Fleur Pellerin affirme son soutien aux festivals, y compris littéraires

Antoine Oury - 16.07.2015

Culture, Arts et Lettres - Salons - festival - Fleur Pellerin - littérature


Il y a quelques mois déjà, la clameur avait enflé : le ministère de la Culture réduisait drastiquement les budgets, et les festivals estivaux faisaient partie des premières victimes. Une « cartocrise », qui recense les « festivals, structures et associations supprimés/annulés depuis mars 2014 » avait eu un certain succès, en permettant de visualiser les dégâts supposés des restrictions budgétaires.

 

Fleur Pellerin - Salon du Livre de Paris 2015

Fleur Pellerin (ActuaLitté, CC BY SA 2.0)

 

La ministre de la Culture et de la Communication avait déjà tenté de calmer les critiques sur la politique de restriction budgétaire mise en place par le chef du gouvernement.
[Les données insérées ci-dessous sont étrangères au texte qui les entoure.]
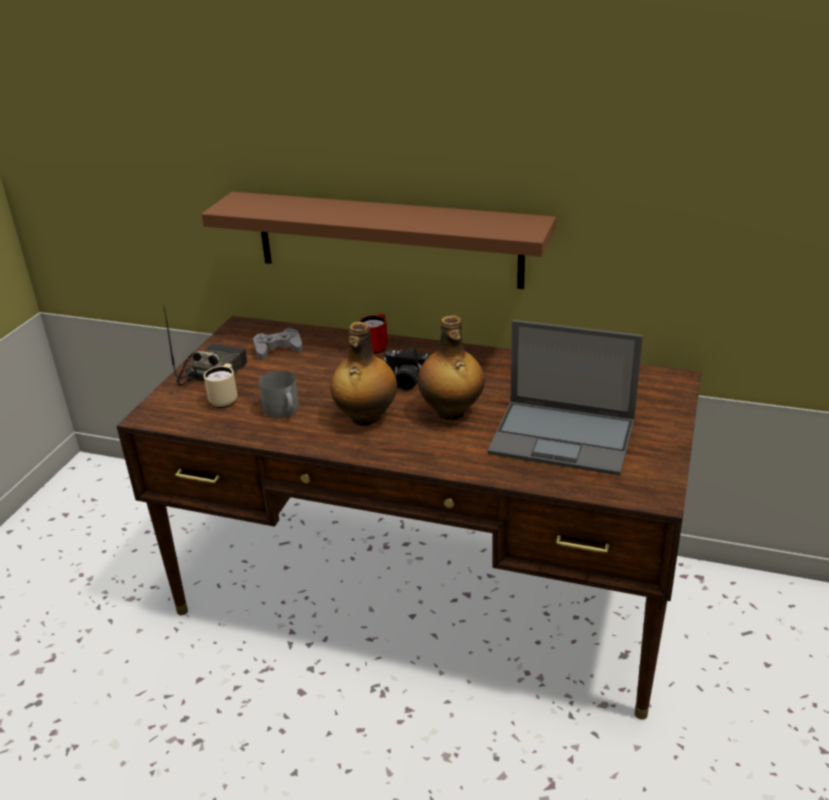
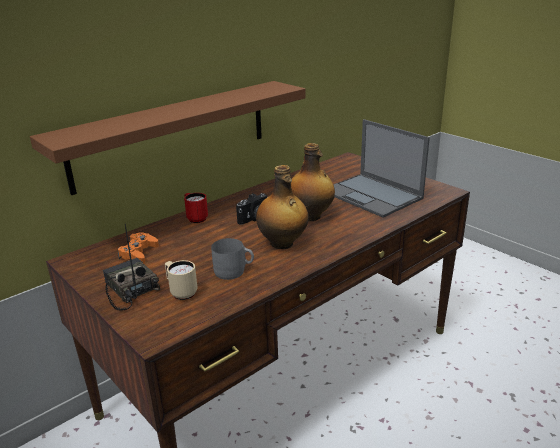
camera: 60 degrees left, 5 degrees down
grey game controller [253,328,303,360] -> orange game controller [117,232,159,264]
laptop [488,320,643,476] -> laptop turned 90 degrees clockwise [334,119,430,218]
Elle expliquait ainsi devant la presse que le nombre de festivals disparus n'était pas si éloigné du nombre de festivals créés : en somme, les disparitions étaient regrettables, mais s'expliquaient par des problèmes de trésorerie et de fréquentation, et non par des coupes budgétaires dans les aides allouées.

 

Devant le Conseil des Ministres, hier, Fleur Pellerin a présenté une communication qui met tout cela en forme : la question sera probablement posée cet été... « [E]n 2014, si le Centre national de la chanson, de la variété et du jazz a recensé la disparition de 51 festivals de musiques actuelles, il a également enregistré, dans le même temps, la création de 44 nouvelles manifestations », assure le communiqué.

 

Si les collectivités sont au cœur du financement et de l'organisation des manifestations, Fleur Pellerin rappelle quelques chiffres, qui portent notamment sur les manifestations liées au livre, comme Lire en Short : « De son côté, l’État apporte son concours à quelque 160 manifestations de spectacle vivant et à 400 manifestations littéraires pour un montant total de 23 millions d’euros. Compte tenu de la maturité des politiques culturelles des collectivités, l’État a poursuivi depuis 10 ans un objectif de concentration de sa présence financière dans les seuls festivals à dimension nationale et internationale, ou dans ceux qui développent une politique d'éducation artistique et culturelle de long terme. »

 

Même s'il n'y a aucun problème, la ministre a confié une mission à Pierre Cohen, qui devra « établir la réalité des problèmes rencontrés et [...] éclairer les pouvoirs publics sur les solutions qui peuvent être apportées ». Ses conclusions sont attendues pour le mois de septembre 2015.